Thursday, June 19, 2008

Taking Tangible Shape

Week four of The Bluest Water finds cast and crew in the midst of major activity ... and on the brink of major discovery. Many members of the cast portray a variety of character voices during some ensemble sections of the piece, and this has added an interesting, if only slight, complexity to the process of going "off-book". Remembering where one's line falls in a sequence of disjointed thoughts can be a little confusing. However, with the exception of the occasional minor script change, the need for pages in-hand has completely passed, even for these ensemble scenes.

Paul Stober (Robert) brushes up on his dialogue during a break.

For one actor in particular, this week has been quite a catch-up session. The newest addition to the cast, Koda Kerl, will be performing the character of Cuddy and is part of the Nelson Ensemble. We welcome him aboard!

Koda Kerl (Cuddy) studies his lines.

The week included the beginnings of set construction as well. The sections of stage which have thus far been taped off to represent platforms and objects now will begin to be filled by the actual pieces. With every day, there are new levels, and this continues to help the actors with an understanding of their own (and their characters') surroundings. Some days also bring new challenges for the crew as everything planned on paper must be put together in real space, which is not always a seamless process.
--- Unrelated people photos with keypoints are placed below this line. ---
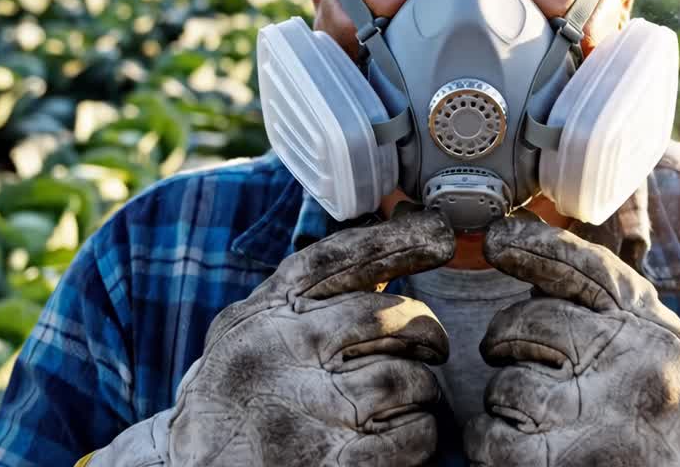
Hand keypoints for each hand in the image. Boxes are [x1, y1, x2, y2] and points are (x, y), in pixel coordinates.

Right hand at [87, 209, 455, 466]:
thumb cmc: (239, 396)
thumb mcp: (257, 332)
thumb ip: (312, 298)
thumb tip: (390, 246)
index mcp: (265, 313)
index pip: (338, 260)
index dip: (398, 240)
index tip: (441, 235)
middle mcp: (282, 352)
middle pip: (387, 316)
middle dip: (425, 331)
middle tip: (431, 346)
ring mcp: (306, 410)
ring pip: (408, 378)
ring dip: (423, 388)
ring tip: (409, 397)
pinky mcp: (329, 463)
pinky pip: (411, 435)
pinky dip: (420, 433)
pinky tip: (404, 432)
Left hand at [464, 214, 679, 466]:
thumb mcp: (671, 357)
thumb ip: (618, 319)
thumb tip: (539, 286)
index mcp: (652, 331)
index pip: (585, 268)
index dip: (534, 246)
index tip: (497, 240)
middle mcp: (629, 361)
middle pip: (528, 322)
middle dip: (507, 341)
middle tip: (512, 360)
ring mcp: (597, 412)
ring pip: (506, 384)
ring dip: (506, 404)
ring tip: (536, 421)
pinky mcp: (563, 462)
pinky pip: (493, 437)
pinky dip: (492, 443)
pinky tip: (518, 449)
One of the show's multiple platforms undergoes construction, while unhung stage lights wait against the sound wall.

This week also has seen the greatest opportunity thus far for the various designers and directors to be on-hand every night and to put their heads together in preparation for entering the final technical planning phase. Soon, the set will be completed, lights will be hung, and cues will be readied. Just as life on the stage is busy for the actors right now, life behind and above the stage is abuzz also.

Technical Director JD Stallings, Scenic Designer Krista Franco, and Lighting Designer Dan Gallagher confer.

Scripts are no longer in-hand, but that is not to say that all the actors' work is behind them. Now is when the most challenging (and most exciting) phase of the production begins for the cast. Every work-through of a scene strengthens it, even if it undergoes flux a number of times. One of the earliest scenes written for the play, between the younger version of Emory and his brother Neddy, has undergone some of the most frequent alteration this week. The script has changed slightly, the action has changed slightly, the motivation and intonation have changed slightly ... and together these changes have begun to solidify the scene immensely: it has a real sense of progression now as a result. Such is the case for the rest of the show; as each scene becomes tight, the problem areas dwindle and the pieces begin to fit together.

Cast and director discuss a Nelson Ensemble scene.

Week four closes with the show being run almost-fully from beginning to end for the very first time. Every available member of the cast and crew assembled to mark through the entire play. While there was some stopping-and-starting (and of course some adjustment), the smoothness with which these evenings progressed bodes well for the production. Even though everyone knows there remains much to be done, everyone still was happy as a result. Now, we are truly creating.